start Excerpt to read

No wonders with PGO on Android
I got Profile Guided Optimization (a.k.a. Feedback Directed Optimization) to work for Android builds, using GCC 4.6.1 and Gold 2.21.53.
Getting such a build is not difficult, just a bit time consuming.
- Apply the patches from bug 632954
- Get an instrumented build with the following command:
$ make -f client.mk MOZ_PROFILE_GENERATE=1 MOZ_PROFILE_BASE=/sdcard/mozilla-pgo
- Create a Fennec Android package:
$ make -C $objdir package
If you get an elfhack error during this phase, make sure to update your tree, the corresponding elfhack bug has been fixed.
- Install the package on your device:
$ adb install -r $objdir/dist/fennec-8.0a1.en-US.android-arm.apk
- Open Fennec on your device, and do some things in your browser, so that execution data is collected. For my last build, I installed the Zippity Test Harness add-on, and ran V8, Sunspider and PageLoad tests
- Collect the execution data:
$ adb pull /sdcard/mozilla-pgo /
- Clean-up the build tree:
$ make -f client.mk clean
- Build using the execution data:
$ make -f client.mk MOZ_PROFILE_USE=1
- Create the final Fennec Android package, install and profit:
$ make -C $objdir package
$ adb install -r $objdir/dist/fennec-8.0a1.en-US.android-arm.apk
As the title indicates, though, this actually leads to some disappointment. On my Nexus S, the resulting build is actually slightly slower on Sunspider than the corresponding nightly. It is however much faster on V8 (down to around 1200 from around 1800), but... is just as fast as a non PGO/FDO build with GCC 4.6. Even sadder, the non PGO/FDO build with GCC 4.6 is faster on Sunspider than the PGO/FDO build, and on-par with the GCC 4.4-built nightly.

end Excerpt to read

Copy, word for word, the part of the Android PGO post that opens with the words containing "- Apply the" and closes with "has been fixed.". Work only from the Android PGO post.

start Stored records

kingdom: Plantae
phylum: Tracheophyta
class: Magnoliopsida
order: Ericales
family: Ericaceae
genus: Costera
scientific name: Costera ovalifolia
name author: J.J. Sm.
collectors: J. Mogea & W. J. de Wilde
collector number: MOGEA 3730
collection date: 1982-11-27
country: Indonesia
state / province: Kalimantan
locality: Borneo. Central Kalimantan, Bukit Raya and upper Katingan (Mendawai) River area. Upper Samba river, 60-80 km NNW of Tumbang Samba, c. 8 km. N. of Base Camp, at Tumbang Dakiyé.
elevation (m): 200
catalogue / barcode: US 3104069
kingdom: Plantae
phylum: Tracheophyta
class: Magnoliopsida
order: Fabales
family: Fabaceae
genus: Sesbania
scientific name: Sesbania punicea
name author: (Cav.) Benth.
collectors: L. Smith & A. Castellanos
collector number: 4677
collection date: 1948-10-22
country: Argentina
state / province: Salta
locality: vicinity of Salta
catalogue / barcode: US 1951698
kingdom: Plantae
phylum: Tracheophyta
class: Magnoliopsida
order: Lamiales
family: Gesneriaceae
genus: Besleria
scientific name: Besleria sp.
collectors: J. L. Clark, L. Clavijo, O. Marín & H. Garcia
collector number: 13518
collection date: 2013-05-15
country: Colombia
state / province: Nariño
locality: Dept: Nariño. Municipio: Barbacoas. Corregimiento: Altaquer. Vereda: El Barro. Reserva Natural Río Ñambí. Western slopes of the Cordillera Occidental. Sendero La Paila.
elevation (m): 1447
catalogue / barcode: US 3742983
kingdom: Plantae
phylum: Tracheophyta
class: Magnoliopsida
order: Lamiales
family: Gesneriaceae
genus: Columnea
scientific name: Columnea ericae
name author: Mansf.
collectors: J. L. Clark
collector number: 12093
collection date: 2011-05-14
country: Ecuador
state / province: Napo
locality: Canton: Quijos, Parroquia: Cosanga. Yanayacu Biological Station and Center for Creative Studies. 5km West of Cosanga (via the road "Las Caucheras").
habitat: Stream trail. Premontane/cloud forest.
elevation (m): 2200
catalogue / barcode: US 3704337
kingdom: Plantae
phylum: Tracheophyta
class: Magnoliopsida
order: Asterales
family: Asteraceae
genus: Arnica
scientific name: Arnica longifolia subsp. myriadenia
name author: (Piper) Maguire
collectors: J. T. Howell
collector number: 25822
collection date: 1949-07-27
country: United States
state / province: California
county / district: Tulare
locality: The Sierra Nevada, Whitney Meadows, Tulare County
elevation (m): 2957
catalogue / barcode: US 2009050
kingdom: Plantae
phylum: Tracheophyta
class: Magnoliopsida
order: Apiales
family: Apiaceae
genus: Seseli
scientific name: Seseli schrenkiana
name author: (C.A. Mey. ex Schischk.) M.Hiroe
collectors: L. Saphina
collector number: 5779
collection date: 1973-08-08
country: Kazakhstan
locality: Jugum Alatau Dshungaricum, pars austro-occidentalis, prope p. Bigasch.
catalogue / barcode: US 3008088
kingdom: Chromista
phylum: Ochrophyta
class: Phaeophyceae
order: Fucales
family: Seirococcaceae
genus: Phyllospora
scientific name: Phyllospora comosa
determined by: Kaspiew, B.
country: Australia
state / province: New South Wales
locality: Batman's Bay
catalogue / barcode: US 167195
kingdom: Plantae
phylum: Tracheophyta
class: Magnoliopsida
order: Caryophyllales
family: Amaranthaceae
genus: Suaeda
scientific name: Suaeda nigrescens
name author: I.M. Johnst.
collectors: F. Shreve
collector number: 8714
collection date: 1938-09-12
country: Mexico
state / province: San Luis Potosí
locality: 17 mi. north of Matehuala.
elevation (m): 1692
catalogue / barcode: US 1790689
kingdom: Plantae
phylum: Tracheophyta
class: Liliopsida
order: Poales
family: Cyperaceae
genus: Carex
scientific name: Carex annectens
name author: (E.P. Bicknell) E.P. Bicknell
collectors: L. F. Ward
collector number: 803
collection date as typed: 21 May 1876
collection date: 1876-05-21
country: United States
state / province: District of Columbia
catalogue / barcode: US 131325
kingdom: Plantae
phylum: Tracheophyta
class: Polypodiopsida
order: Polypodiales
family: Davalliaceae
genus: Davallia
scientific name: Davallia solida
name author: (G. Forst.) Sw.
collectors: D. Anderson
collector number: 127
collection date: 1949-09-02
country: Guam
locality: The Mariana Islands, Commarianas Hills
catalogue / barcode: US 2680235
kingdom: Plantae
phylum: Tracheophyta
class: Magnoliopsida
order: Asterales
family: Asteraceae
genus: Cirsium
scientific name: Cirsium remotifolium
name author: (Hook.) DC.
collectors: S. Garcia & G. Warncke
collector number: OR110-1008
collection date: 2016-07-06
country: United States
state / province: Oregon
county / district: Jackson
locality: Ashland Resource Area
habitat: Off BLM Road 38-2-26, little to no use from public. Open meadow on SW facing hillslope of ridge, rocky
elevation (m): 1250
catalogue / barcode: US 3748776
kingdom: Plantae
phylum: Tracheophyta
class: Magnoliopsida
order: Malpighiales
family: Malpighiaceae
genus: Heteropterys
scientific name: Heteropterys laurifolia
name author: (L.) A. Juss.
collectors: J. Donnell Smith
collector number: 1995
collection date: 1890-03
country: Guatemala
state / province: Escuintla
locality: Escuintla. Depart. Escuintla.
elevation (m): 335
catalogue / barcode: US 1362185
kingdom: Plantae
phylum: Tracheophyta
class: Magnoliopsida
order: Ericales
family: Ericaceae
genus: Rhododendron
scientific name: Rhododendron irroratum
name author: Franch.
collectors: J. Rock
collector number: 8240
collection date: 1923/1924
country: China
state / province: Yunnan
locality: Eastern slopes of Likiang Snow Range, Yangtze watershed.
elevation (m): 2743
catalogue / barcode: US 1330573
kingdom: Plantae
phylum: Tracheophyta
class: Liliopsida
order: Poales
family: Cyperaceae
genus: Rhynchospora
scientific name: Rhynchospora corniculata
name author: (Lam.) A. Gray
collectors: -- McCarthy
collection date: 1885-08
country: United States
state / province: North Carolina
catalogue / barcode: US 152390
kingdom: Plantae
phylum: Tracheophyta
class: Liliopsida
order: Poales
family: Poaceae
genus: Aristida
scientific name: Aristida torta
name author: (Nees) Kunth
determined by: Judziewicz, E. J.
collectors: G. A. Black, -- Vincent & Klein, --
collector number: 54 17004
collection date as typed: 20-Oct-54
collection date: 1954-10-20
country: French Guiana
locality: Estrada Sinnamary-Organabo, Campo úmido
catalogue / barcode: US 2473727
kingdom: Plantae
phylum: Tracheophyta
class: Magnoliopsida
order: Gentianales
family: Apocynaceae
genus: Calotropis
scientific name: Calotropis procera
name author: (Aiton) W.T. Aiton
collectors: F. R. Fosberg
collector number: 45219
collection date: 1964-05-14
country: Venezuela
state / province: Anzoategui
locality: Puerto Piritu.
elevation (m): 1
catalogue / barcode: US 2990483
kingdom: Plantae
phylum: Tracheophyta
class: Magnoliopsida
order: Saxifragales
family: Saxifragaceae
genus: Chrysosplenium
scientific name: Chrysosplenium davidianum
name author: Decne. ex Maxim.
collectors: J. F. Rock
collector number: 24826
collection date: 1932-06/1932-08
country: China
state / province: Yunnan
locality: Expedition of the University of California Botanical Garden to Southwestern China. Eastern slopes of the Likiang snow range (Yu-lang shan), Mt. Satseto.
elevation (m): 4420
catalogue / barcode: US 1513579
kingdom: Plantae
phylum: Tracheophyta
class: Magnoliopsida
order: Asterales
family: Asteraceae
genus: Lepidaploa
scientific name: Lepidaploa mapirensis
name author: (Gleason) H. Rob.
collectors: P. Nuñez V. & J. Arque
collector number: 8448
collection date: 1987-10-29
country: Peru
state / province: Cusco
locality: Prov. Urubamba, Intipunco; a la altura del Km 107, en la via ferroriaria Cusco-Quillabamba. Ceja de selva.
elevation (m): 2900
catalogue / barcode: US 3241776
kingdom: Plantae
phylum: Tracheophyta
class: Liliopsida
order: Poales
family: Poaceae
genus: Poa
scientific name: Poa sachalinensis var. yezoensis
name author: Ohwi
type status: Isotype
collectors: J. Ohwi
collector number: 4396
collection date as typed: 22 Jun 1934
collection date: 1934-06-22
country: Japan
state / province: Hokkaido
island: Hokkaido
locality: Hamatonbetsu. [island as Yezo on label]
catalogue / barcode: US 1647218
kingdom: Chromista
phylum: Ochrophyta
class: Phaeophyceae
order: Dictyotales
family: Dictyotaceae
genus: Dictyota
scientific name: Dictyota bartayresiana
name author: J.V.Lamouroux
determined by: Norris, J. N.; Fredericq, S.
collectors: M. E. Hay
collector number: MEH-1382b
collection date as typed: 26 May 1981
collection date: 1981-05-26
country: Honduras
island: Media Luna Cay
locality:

end Stored records

Complete response >>
- Apply the patches from bug 632954
- Get an instrumented build with the following command:
$ make -f client.mk MOZ_PROFILE_GENERATE=1 MOZ_PROFILE_BASE=/sdcard/mozilla-pgo
- Create a Fennec Android package:
$ make -C $objdir package
If you get an elfhack error during this phase, make sure to update your tree, the corresponding elfhack bug has been fixed.